Trump planned to withdraw from WTO, NAFTA, KORUS FTA in Aug. 2017: Woodward
  • 6 years ago
More revelations are coming out from journalist Bob Woodward's new book on U.S. President Donald Trump before its release.
Bloomberg has a copy and says President Trump made a decision in August last year to pull the U.S. out of the World Trade Organization, NAFTA and its trade deal with South Korea.
For more on this and other news around the world we turn to our Ro Aram….
Aram… if Trump had gotten his way it would have shaken the global economy….

That's right Mark… and according to the book, top White House officials rushed to stop the president from going ahead with those plans.
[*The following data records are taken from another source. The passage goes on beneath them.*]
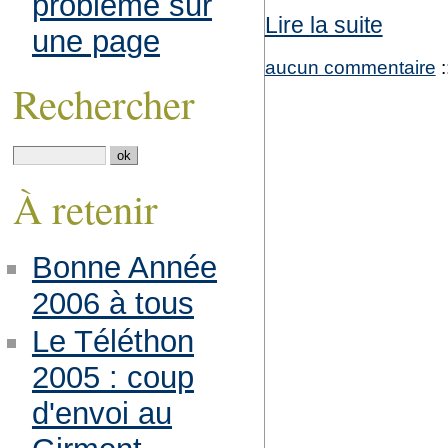
problème sur
Lire la suite
une page
aucun commentaire
:
Rechercher
À retenir
Bonne Année
2006 à tous
Le Téléthon
2005 : coup
d'envoi au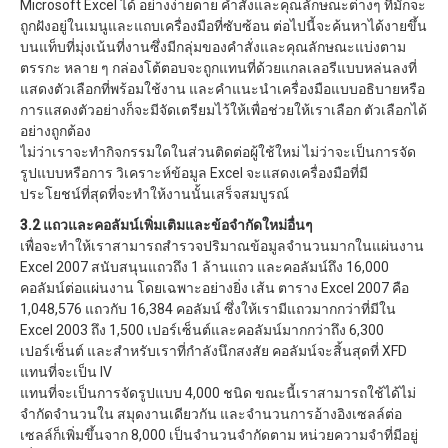
Microsoft Excel ได้ อย่างง่ายดาย คำสั่งและคุณลักษณะต่างๆ ที่มักจะ
ถูกฝังอยู่ในเมนูและแถบเครื่องมือที่ซับซ้อน ต่อไปนี้จะค้นหาได้งายขึ้น
บนแท็บที่มุ่งเน้นที่งานซึ่งมีกลุ่มของคำสั่งและคุณลักษณะแบ่งตาม
ตรรกะ หลาย ๆ กล่องโต้ตอบจะถูกแทนที่ด้วยแกลเลอรีแบบหล่นลงที่
แสดงตัวเลือกที่พร้อมใช้งาน และคำแนะนำเครื่องมือแบบอธิบายหรือ
การแสดงตัวอย่างก็จะมีจัดเตรียมไว้ให้เพื่อช่วยให้เราเลือก ตัวเลือกได้
อย่างถูกต้อง
ไม่ว่าเราจะทำกิจกรรมใดในส่วนติดต่อผู้ใช้ใหม่ ไม่ว่าจะเป็นการจัด
รูปแบบหรือการ วิเคราะห์ข้อมูล Excel จะแสดงเครื่องมือที่มี
ประโยชน์ที่สุดที่จะทำให้งานนั้นเสร็จสมบูรณ์
3.2 แถวและคอลัมน์เพิ่มเติมและข้อจำกัดใหม่อื่นๆ
เพื่อจะทำให้เราสามารถสำรวจปริมาณข้อมูลจำนวนมากในแผ่นงาน
Excel 2007 สนับสนุนแถวถึง 1 ล้านแถว และคอลัมน์ถึง 16,000
คอลัมน์ต่อแผ่นงาน โดยเฉพาะอย่างยิ่ง เส้น ตาราง Excel 2007 คือ
1,048,576 แถวกับ 16,384 คอลัมน์ ซึ่งให้เรามีแถวมากกว่าที่มีใน
Excel 2003 ถึง 1,500 เปอร์เซ็นต์และคอลัมน์มากกว่าถึง 6,300
เปอร์เซ็นต์ และสำหรับเราที่กำลังนึกสงสัย คอลัมน์จะสิ้นสุดที่ XFD
แทนที่จะเป็น IV
แทนที่จะเป็นการจัดรูปแบบ 4,000 ชนิด ขณะนี้เราสามารถใช้ได้ไม่
จำกัดจำนวนใน สมุดงานเดียวกัน และจำนวนการอ้างอิงเซลล์ต่อ
เซลล์ก็เพิ่มขึ้นจาก 8,000 เป็นจำนวนจำกัดตาม หน่วยความจำที่มีอยู่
Bloomberg cites the book as saying the economic adviser at the time, Gary Cohn and staff secretary Rob Porter pulled chief of staff John Kelly into the Oval Office to convince Trump to back down.
After that, then-Secretary of State Rex Tillerson and Defense Secretary James Mattis got involved and painted a dire picture of the national security and economic consequences of such a move.
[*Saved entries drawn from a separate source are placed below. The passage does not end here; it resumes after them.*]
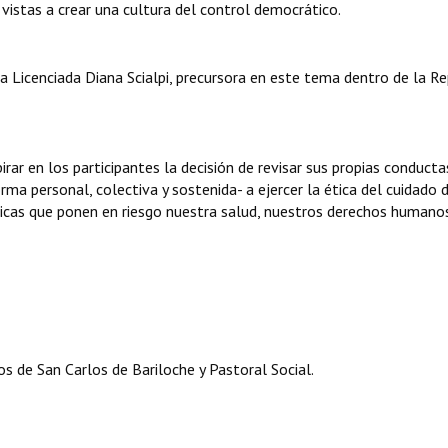
n vistas a crear una cultura del control democrático.
a Licenciada Diana Scialpi, precursora en este tema dentro de la Re
rar en los participantes la decisión de revisar sus propias conducta
 personal, colectiva y sostenida- a ejercer la ética del cuidado 
ácticas que ponen en riesgo nuestra salud, nuestros derechos humano
s de San Carlos de Bariloche y Pastoral Social.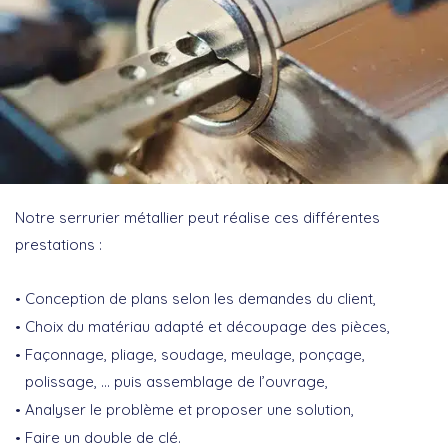
Notre serrurier métallier peut réalise ces différentes
prestations :
Conception de plans selon les demandes du client,
Choix du matériau adapté et découpage des pièces,
Façonnage, pliage, soudage, meulage, ponçage,
polissage, … puis assemblage de l’ouvrage,
Analyser le problème et proposer une solution,
Faire un double de clé.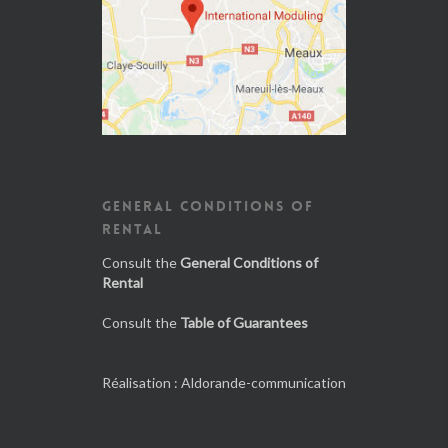
GENERAL CONDITIONS OF
RENTAL
Consult the
General Conditions of
Rental
Consult the
Table of Guarantees
Réalisation :
Aldorande-communication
They managed to convince President Trump of backing down from his decision, but it didn't last long.
In early September last year, he was reported to have a draft letter giving the required 180-day notice to pull out of the KORUS FTA.
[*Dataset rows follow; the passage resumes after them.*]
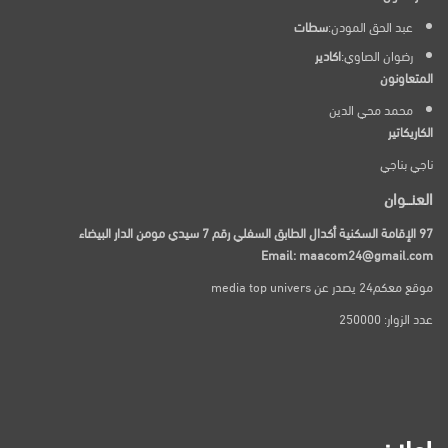
عبد الحق المودن:
سطات
رضوان الصاوي:
اكادير
المتعاونون
محمد محي الدين
الكاريكاتير
ناجي بناجي
العنـــوان
97 الإقامة السكنية أكدال الطابق السفلي رقم 7 سيدي مومن الدار البيضاء
Email: maacom24@gmail.com
موقع معكم24 يصدر عن media top univers
عدد الزوار: 250000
Woodward suggests the letter was likely drafted by White House adviser Peter Navarro or Commerce Secretary Wilbur Ross, who frequently clashed with Cohn and Treasury Secretary Steven Mnuchin over trade policy.
Again, several top aides stepped in, with Mnuchin apparently saying pulling out of the KORUS FTA would jeopardize Trump's efforts to pass massive tax cuts by upsetting free trade Republicans in Congress.
President Trump was said to have agreed to hold off, but only until the tax legislation was passed.
Woodward's book describes similar scenarios for Trump's decision to pull out of NAFTA and the WTO, with his top aides painting a grim picture of the economic and security consequences that would follow.
The Trump administration is facing an in-house loyalty crisis as Woodward's book and an op-ed in the New York Times by an unnamed senior official suggests there is a movement inside the West Wing to thwart the president's agenda.
Many of those officials cited in the book have since left the White House with few left to discourage President Trump's eagerness to pull out of international trade deals.